The Venezuelan President asserted during the Russian-Venezuelan forum that oil producing countries cannot permit a fall in oil prices, emphasizing that the existing price band of 22 to 28 dollars per barrel, established by OPEC a few years ago has become “a thing of the past.” Chávez believes that the minimum price per barrel should be $30 and the maximum price would be dictated naturally by the market.

The Venezuelan Head of State also met with Russian Prime Minister Mikhail Fradkov and Duma Chairman Boris Gryzlov.  Gryzlov directed attention to the fact that the economic-commercial relations between the two nations are developing positively, indicating their similar perspectives and shared problems as the base for their mutual understanding.

The two nations signed a billion dollar inter-governmental agreement in which the Russian oil corporation Lukoil and PDVSA will collaborate on oil-extraction technology. “We will supply to Moscow all the aluminum it needs to build up a plant to process 1 million tons of bauxite in Venezuela every year.

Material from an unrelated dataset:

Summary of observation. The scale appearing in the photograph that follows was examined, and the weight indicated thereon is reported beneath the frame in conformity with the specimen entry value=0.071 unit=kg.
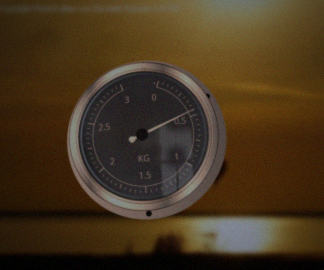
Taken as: value=0.45 unit=kg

The project will be conducted in association with the Venezuelan Guayana Corporation (CVG) group,” said Ambassador Mendoza Potellá.

Also, according to presidential sources, Venezuela will be purchasing Mi-35 fire-support helicopters and MiG-29S fighter planes.  The country also seeks to obtain Russian-made, automatic assault rifles and is in the process of looking into the possibility of training its military personnel in Russia. Ambassador Mendoza clarified that these purchases are not in any way related to a military build-up.

Chávez is also interested in establishing links of military cooperation in order to acquire Russian materials and expertise in developing and launching the first telecommunications satellite of Venezuela.

Moscow stands to benefit enormously from these possible business ventures.  If all goes well, Chávez may endorse Russia’s entry into the WTO.

Chávez has been on a whirlwind tour since Sunday, November 21. He strengthened relations with President José Luis Rodríguez Zapatero’s Social Workers Party (PSOE) in Spain and completed a second round of bilateral talks with Muammar El Gadhafi in Libya, where he was awarded the El Gadhafi Human Rights Award.  His next stop is Iran.